STEP 1 — Load & Display an Image(opencv + matplotlib)

This script demonstrates how to load an image using OpenCV and display it using Matplotlib. alt text

Code

import cv2  # BGR
import matplotlib.pyplot as plt  # RGB

# Load an image (replace with your photo path) [OpenCV]
image_path = "/home/im_ane/AI_emotion_recognition/data/test_images/ana.jpg"
image = cv2.imread(image_path)
image = cv2.cvtColor(image, cv2.COLOR_BGR2RGB)  # Convert to RGB for display

# Display the image [displaying]
plt.imshow(image)  # show the image
plt.axis('off')
plt.show()  # showing the window

Libraries Used

1. cv2

  • What it is: OpenCV (Open Source Computer Vision Library) — a powerful library for real-time computer vision and image processing.

  • Why we use it: Load, manipulate, and process images (e.g., reading an image file, converting color spaces, detecting faces).

  • Key functions:

    • cv2.imread(): Reads an image from a file.
    • cv2.cvtColor(): Converts an image from one color space to another (e.g., BGR → RGB).

About the cv2 Module

  • cv2 is the Python module name that provides access to OpenCV.
  • Historically cvcv2 as OpenCV evolved; today cv2 is standard.
  • Use import cv2 to access OpenCV functions.

2. matplotlib.pyplot as plt

  • What it is: Matplotlib is a plotting library. pyplot provides a MATLAB-like plotting interface.

  • Why we use it: To display images and visualize results during development.

  • Key functions:

    • plt.imshow(): Display an image.
    • plt.axis('off'): Hide axis ticks and labels for a clean view.
    • plt.show(): Render the image window.

Key Concepts Explanation

cv2.imread(image_path)

  • Purpose: Load an image from the specified path.
  • Color space: OpenCV reads images in BGR by default.

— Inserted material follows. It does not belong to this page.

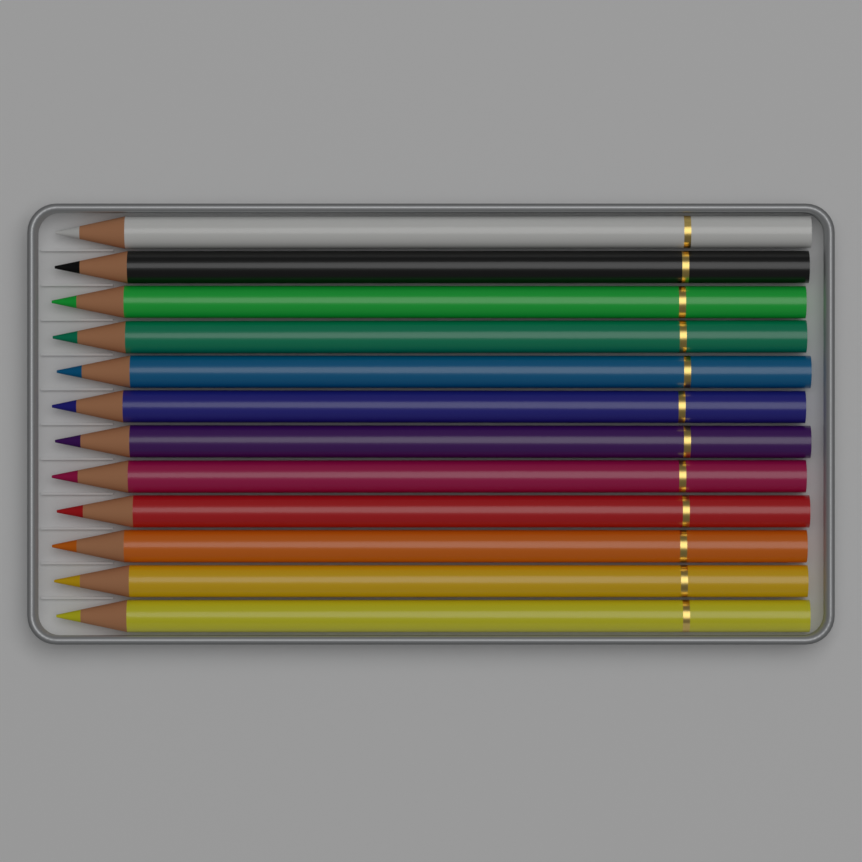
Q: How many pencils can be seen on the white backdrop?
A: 12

cv2.cvtColor(image, cv2.COLOR_BGR2RGB)

  • Purpose: Convert image from BGR → RGB.
  • Why: Matplotlib and most visualization tools expect RGB; without conversion colors appear swapped (blue/red inverted).

What is cv2.COLOR_BGR2RGB?

  • A constant (color conversion code) used by cv2.cvtColor() to specify the conversion type.

How cv2.cvtColor() works

  • cv2.cvtColor(image, cv2.COLOR_BGR2RGB) takes:

    1. The input image (image).
    2. The conversion code (cv2.COLOR_BGR2RGB).

Example

image = cv2.imread("path/to/image.jpg")  # BGR
image_rgb = cv2.cvtColor(image, cv2.COLOR_BGR2RGB)  # RGB

plt.imshow(image)

  • Displays the image using Matplotlib.

plt.axis('off')

  • Hides axis labels and ticks for a cleaner display.

plt.show()

  • Renders the image window — without this the image may not appear.

Recap & Next Steps

What the code does

  1. Loads an image from a specified path using OpenCV.
  2. Converts the image from BGR → RGB for correct display.
  3. Displays the image with Matplotlib.

Next steps

  • STEP this script with your own images.
  • Move on to face detection using MediaPipe.
  • Implement emotion recognition with a pre-trained model.

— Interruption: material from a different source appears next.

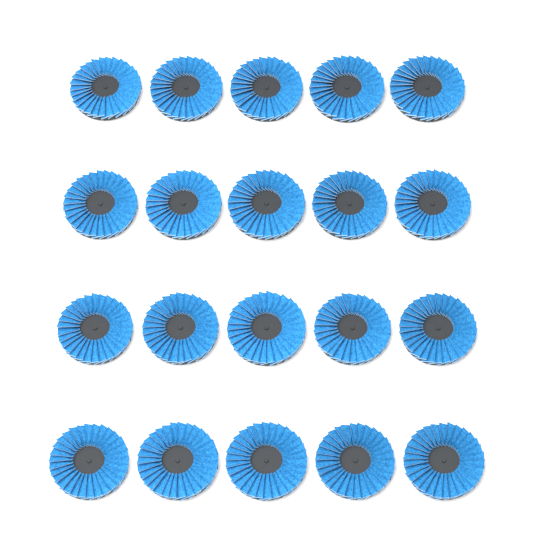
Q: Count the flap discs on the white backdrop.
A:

STEP 2 — Detect Faces with MediaPipe

alt text

Code

import cv2
import matplotlib.pyplot as plt
import mediapipe as mp

# Load the image
image_path = "/home/im_ane/AI_emotion_recognition/data/test_images/ana.jpg"  # Replace with your image path
image = cv2.imread(image_path)
image_rgb = cv2.cvtColor(image, cv2.COLOR_BGR2RGB)

# Initialize MediaPipe Face Detection
mp_face_detection = mp.solutions.face_detection  # calling the tool that we want to use from MediaPipe since MediaPipe contains many tools
face_detection = mp_face_detection.FaceDetection(min_detection_confidence=0.5)  # create an object using the class FaceDetection

# Detect faces
results = face_detection.process(image_rgb)  # start processing the image to detect faces using the object we created

# Draw face detections
if results.detections:  # the list of detected faces
    for detection in results.detections:
        mp.solutions.drawing_utils.draw_detection(image_rgb, results.detections)  # draw each detected face

# If you are sure that you only have one face in your image, do this:
# mp.solutions.drawing_utils.draw_detection(image_rgb, results.detections[0])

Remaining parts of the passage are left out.